Assigned task – Substitute "gap" for "difference" throughout the items below and change nothing else. Reproduce the items without the pictures.

Data in this exercise –
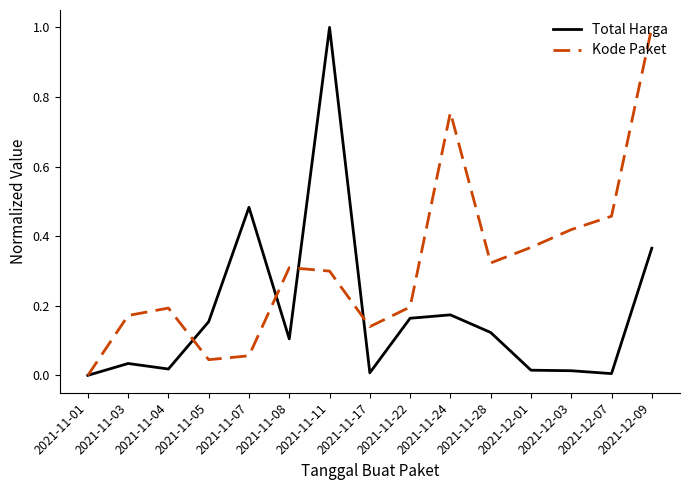

True or false: Kode Paket has a value of 0.3 at 2021-11-04.

False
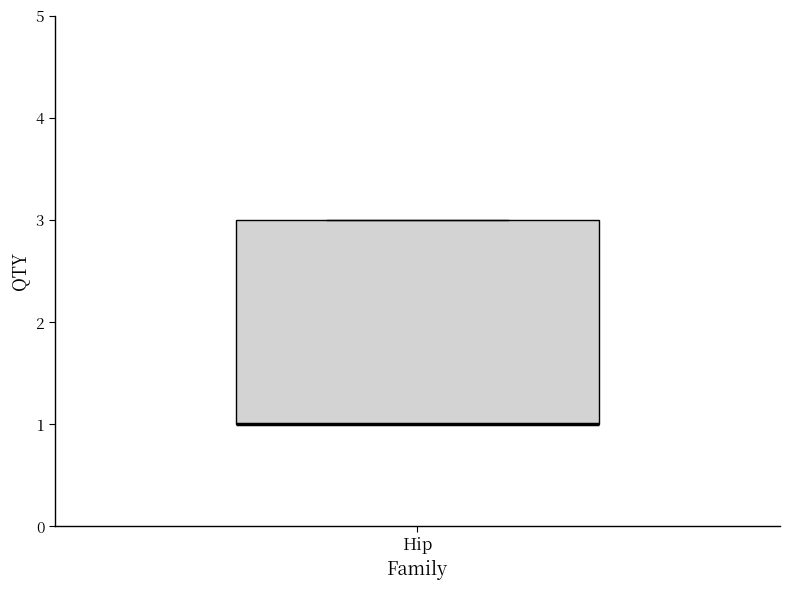

Read this box plot against the y-axis: the position of the median line, the range covered by the box, and the ends of both whiskers. The values are not printed on the chart, so give them approximately, as read against the axis.

median 1 (drawn on the box's lower edge), box 1 to 3, whiskers 1 to 3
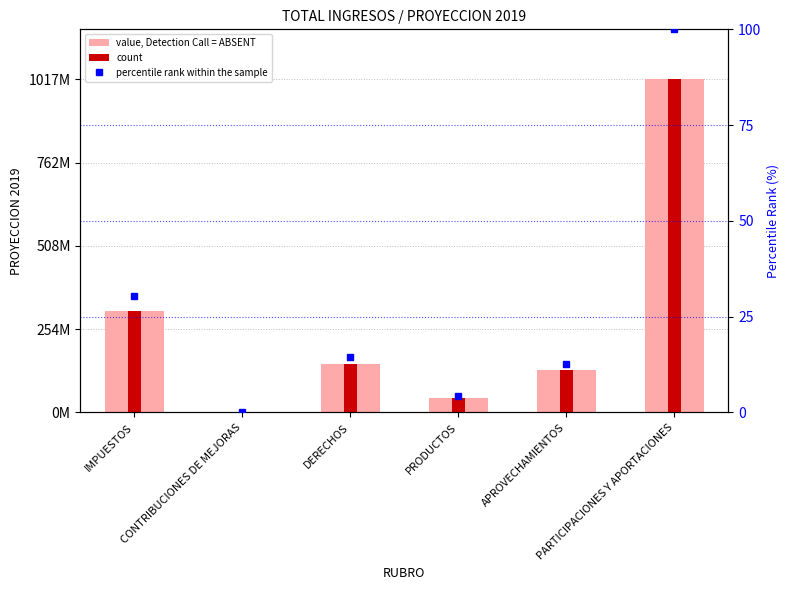

Is it true that percentile rank within the sample equals 1.0 at PRODUCTOS?

False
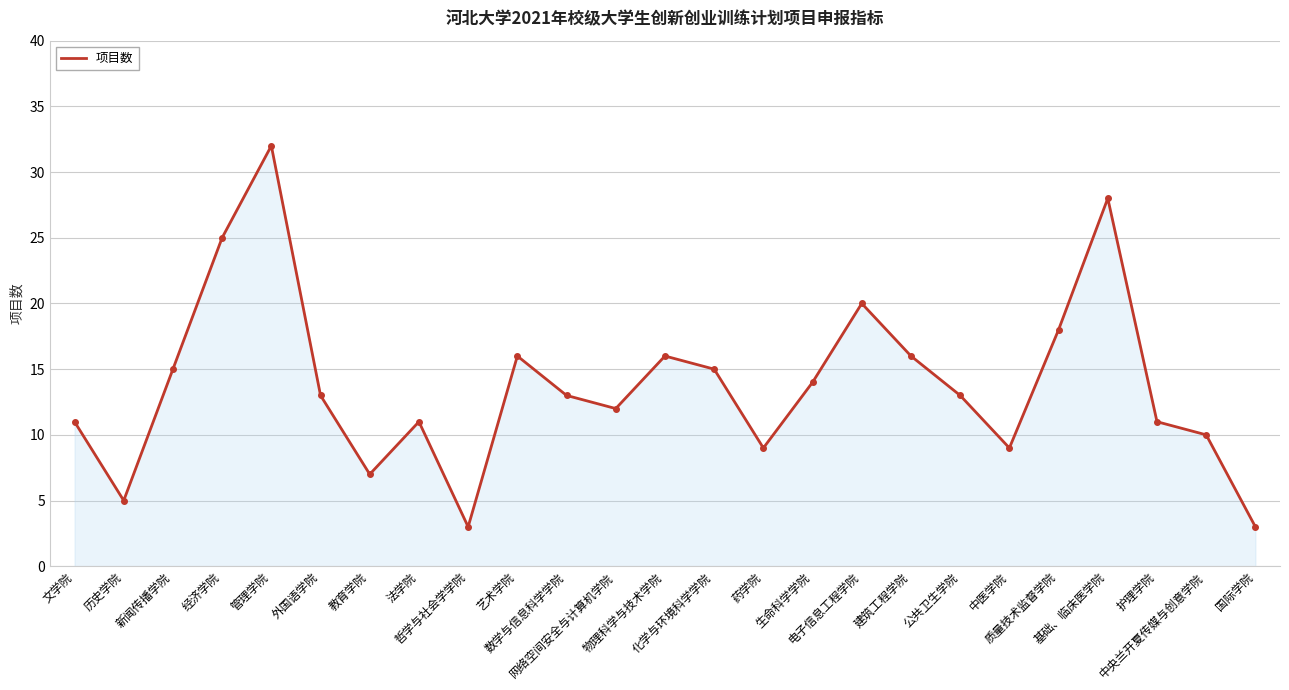

What is the difference between the maximum and minimum values?

29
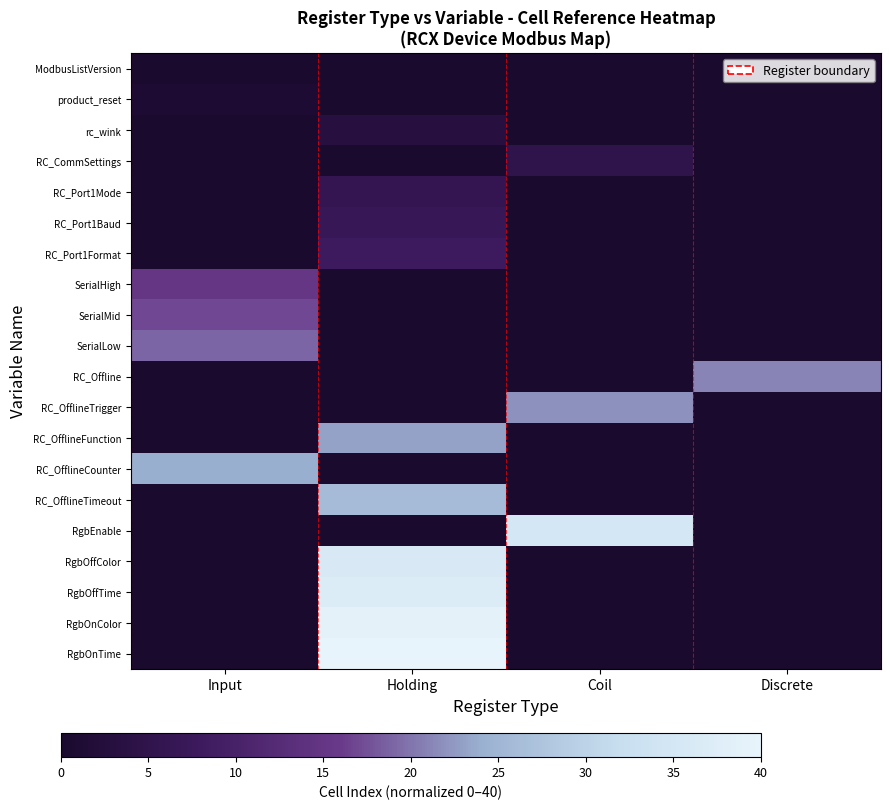

At how many categories does at least one series exceed 0?

4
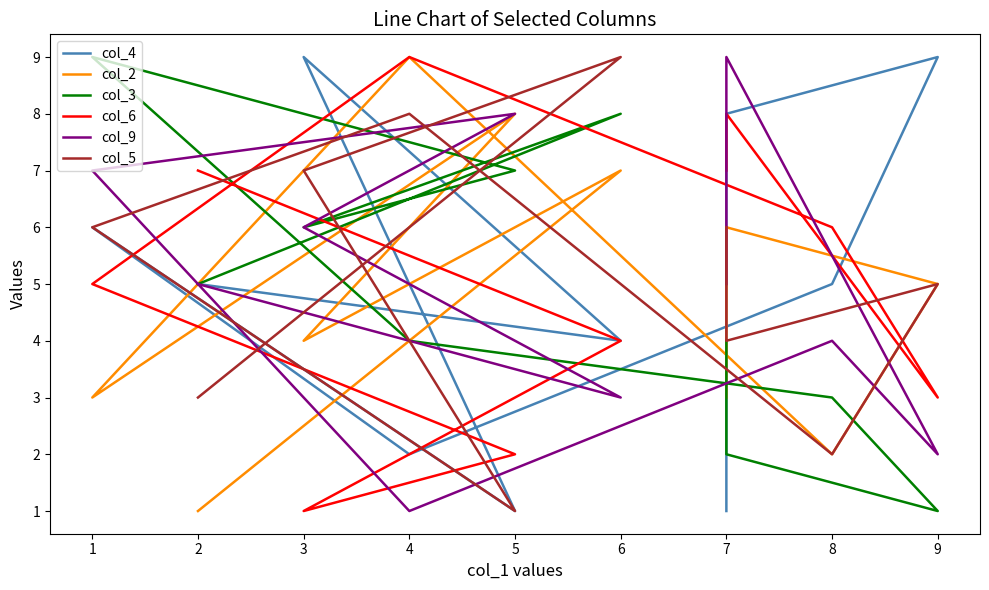

Is it true that col_6 equals 1 at 9?

False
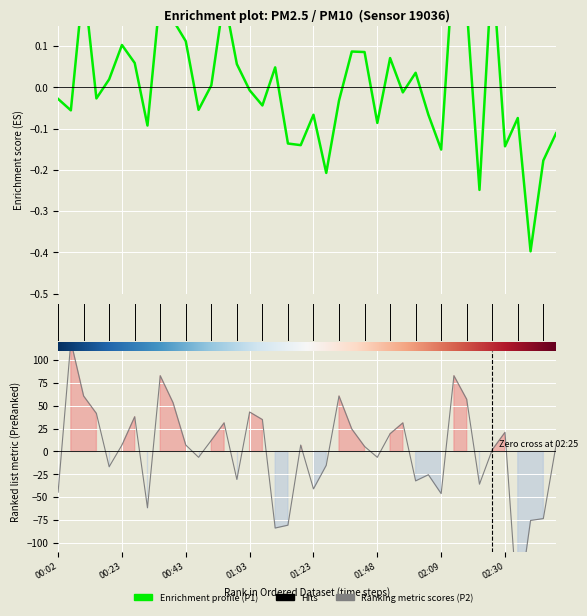

In Ranking metric scores, how many points are lower than both neighbors (excluding endpoints)?

11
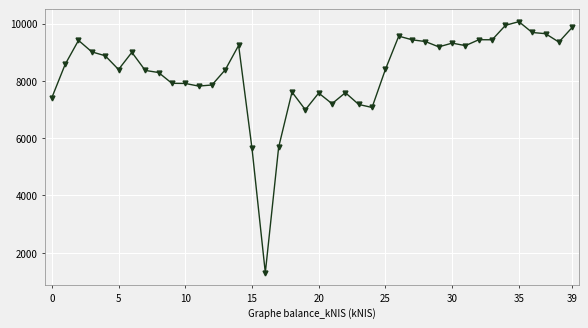

What is the difference between the second highest and second lowest values?

4287.6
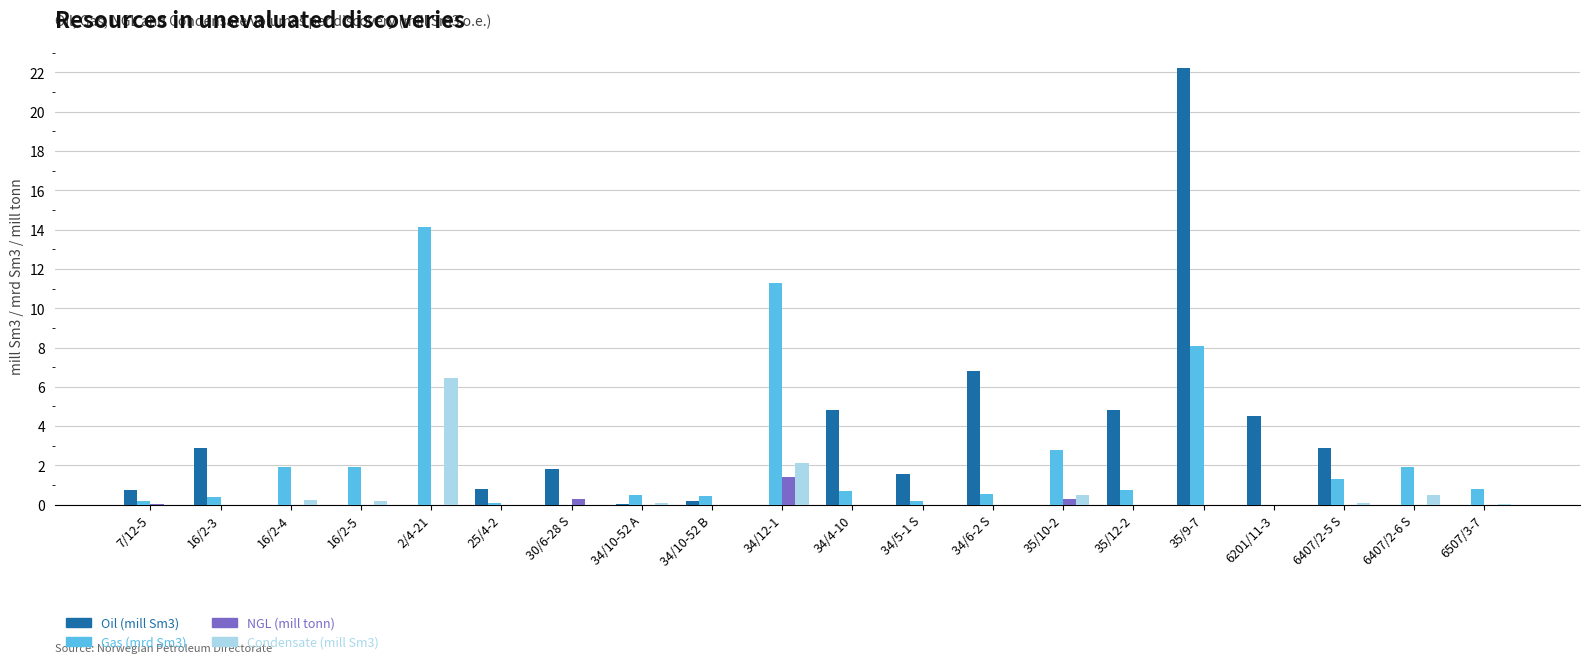

What is the sum of all Condensate (mill Sm3) values?

10.2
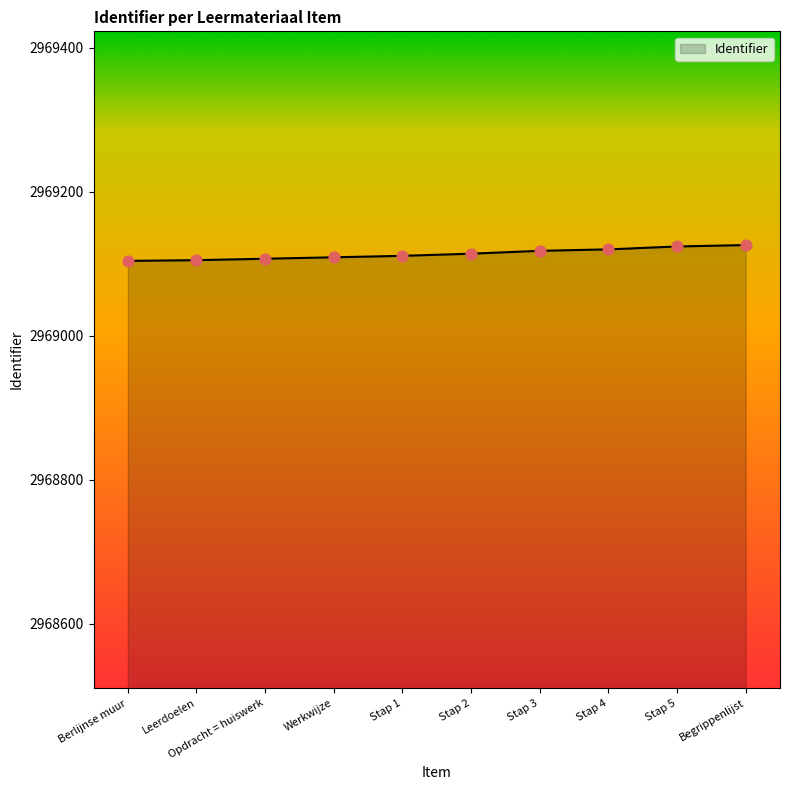

What is the ratio of the value at Leerdoelen to the value at Opdracht = huiswerk?

1.0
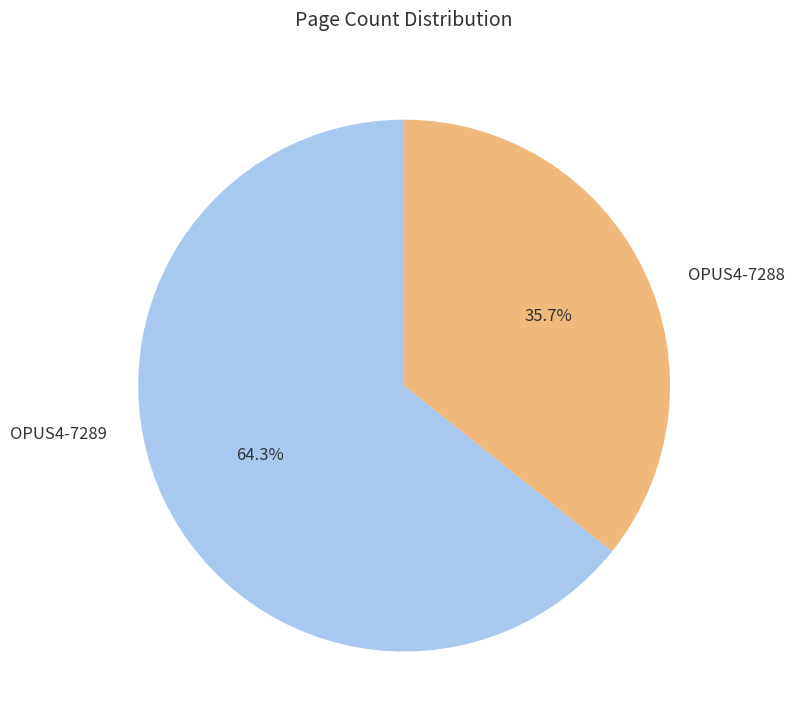

Does any single category account for the majority?

Yes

Output of the exercise –
True or false: Kode Paket has a value of 0.3 at 2021-11-04.

False

Read this box plot against the y-axis: the position of the median line, the range covered by the box, and the ends of both whiskers. The values are not printed on the chart, so give them approximately, as read against the axis.

median 1 (drawn on the box's lower edge), box 1 to 3, whiskers 1 to 3

Is it true that percentile rank within the sample equals 1.0 at PRODUCTOS?

False

What is the gap between the maximum and minimum values?

29

At how many categories does at least one series exceed 0?

4

Is it true that col_6 equals 1 at 9?

False

In Ranking metric scores, how many points are lower than both neighbors (excluding endpoints)?

11

What is the gap between the second highest and second lowest values?

4287.6

What is the sum of all Condensate (mill Sm3) values?

10.2

What is the ratio of the value at Leerdoelen to the value at Opdracht = huiswerk?

1.0

Does any single category account for the majority?

Yes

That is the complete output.